Es mangelt an allem im Rumäniens Osten: Es gibt kaum Futter, es fehlen medizinische Betreuung und Ausrüstung. Das Schlimmste für Raabe und sein Team ist aber das Problem der aktiven Tierquälerei, die auch vor grausamen Verstümmelungen der Pferde nicht halt macht. "Equiwent" hat mit Hilfe von Spendern und Sponsoren eine eigene Tierpraxis in der Nähe der Stadt Iasi aufgebaut. Die Organisation kümmert sich rund um die Uhr hauptsächlich um Arbeitspferde, aber auch Familien- und humanitäre Hilfe werden mittlerweile von "Equiwent" angeboten.

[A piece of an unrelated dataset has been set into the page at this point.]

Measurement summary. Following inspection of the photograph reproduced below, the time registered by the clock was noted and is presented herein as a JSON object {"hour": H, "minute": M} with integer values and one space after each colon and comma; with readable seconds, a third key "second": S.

Alleine in Iasi schätzt Raabe die Zahl von Arbeitspferden auf etwa 25.000, in ganz Ostrumänien seien es mehr als 280.000. Der erste Schritt ist stets die medizinische und orthopädische Versorgung der Tiere. Der zweite Schritt ist die Schulung und Sensibilisierung der Besitzer sowie die Ergänzung von fehlenden Ausrüstungsgegenständen wie Halfter oder Gebisse. Markus Raabe, der weltweit einen ausgezeichneten Ruf genießt (er war bei den olympischen Reiterspielen in London Schmied der australischen Equipe), wünscht sich, dass die Arbeit der Hilfsorganisation auch in seiner Heimat ein bisschen mehr Unterstützung und Anerkennung findet: "Es ist leichter, beim Bundesamt einen Termin zu bekommen als im Rathaus in Harsewinkel".

Weitere Informationen unter:

www.simonebeckmann.de
www.reiter-und-pferde.de
www.equiwent.de

Information

Mit fünf Euro dabei


Jeder, der "Equiwent" unterstützen und das Bild von Simone Beckmann gewinnen möchte, muss einen Betrag von mindestens fünf Euro spenden.

Das Pferdebild der Greffenerin wird im Rahen der Pferdesportmesse Westfalenwoche vom 23. bis 28. Juli in Münster zu sehen sein.

Nach Ablauf der Aktion wird das Gemälde unter allen Spendern verlost, unabhängig vom Spendenbeitrag.